Le mensonge ne vient pas toujours d’où on l’attend. A l’heure actuelle, nombreux sont ceux qui dénoncent les mensonges de l’État, des institutions et du pouvoir en place, non pas pour rétablir un semblant de vérité, mais pour placer leur propre mensonge. Cette fois, c’est Philippe Martinez, le patron de la CGT, qui explique que le régime spécial des cheminots est « un régime qui est autofinancé par les cheminots, ça ne coûte rien. Ce régime est excédentaire« . Or, il est en réalité en déficit chronique.

 En effet, l’État a dû rallonger l’an dernier 3,3 milliards d’euros pour payer les pensions des anciens cheminots, et de leurs familles. Ce qui représente près des deux tiers de toutes les pensions versées. C’est simple, les cotisations ne rapportent que 37 % des recettes du régime, tout le reste est payé par les impôts.

En fait, Philippe Martinez fait semblant de ne pas voir, que depuis 2007, si la caisse affiche un bilan en parfait équilibre, tout le monde sait qu’elle le doit à une subvention d’équilibre versée directement par l’État et qui apparaît dans la balance des comptes de la caisse.

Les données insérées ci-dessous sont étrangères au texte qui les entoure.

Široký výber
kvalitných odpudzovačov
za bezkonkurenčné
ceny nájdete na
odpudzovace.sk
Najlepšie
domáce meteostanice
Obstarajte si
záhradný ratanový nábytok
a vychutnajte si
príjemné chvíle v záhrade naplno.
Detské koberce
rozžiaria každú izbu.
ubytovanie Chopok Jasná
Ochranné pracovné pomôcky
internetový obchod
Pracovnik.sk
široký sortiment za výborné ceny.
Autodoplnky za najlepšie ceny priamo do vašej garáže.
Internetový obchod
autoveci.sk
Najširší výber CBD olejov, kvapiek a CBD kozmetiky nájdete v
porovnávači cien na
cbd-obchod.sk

Il arrive donc à la caisse des cheminots ce qui arrive plus généralement a de nombreuses caisses, car le nombre de cotisants ne cesse de baisser, ils étaient 146 000 actifs à payer l’an dernier, pour 265 000 retraités. Dans ces conditions, il n’y a pas de miracle, et comme les actifs cotisent à hauteur de 8,2 %, mais hors primes, ce qui représente plus d’un cinquième de leur rémunération. La situation ne va pas s’améliorer, même si l’État, en tant qu’employeur finance non pas à hauteur du classique 16 %, mais à plus du double, soit près de 36 %.

Ce n’est pas pour rien que l’on parle de régimes spéciaux, à ce titre le régime des cheminots n’échappe pas à la règle. Tous les régimes spéciaux comme la RATP ou les marins par exemple, sont en déficit, et pour compenser la baisse du nombre d’actifs, l’État surcotise, et renfloue. Ce n’est d’ailleurs pas forcément à mauvais escient, et si au lieu de discuter et mentir sur les chiffres, le débat devrait plutôt se tourner vers la légitimité de tel ou tel avantage et en assumer les conséquences.

Pour l’instant, tout le monde joue sa partition et en rajoute. En mettant en avant ces régimes spéciaux, le gouvernement sait que l’opinion publique va réagir et il peut en profiter pour faire valider de nombreuses réformes pour rénover le système à sa manière. De son côté, le patron de la CGT, essaye de défendre des acquis, y compris en « masquant » la réalité, souvent socialement justifiés, mais qui n’apparaissent parfois plus d’actualité et difficiles à maintenir économiquement.

A ce jeu de poker menteur, l’homme avisé essaiera de se faire sa propre opinion en n’oubliant pas comme souvent que « la vérité est ailleurs » ou « entre ».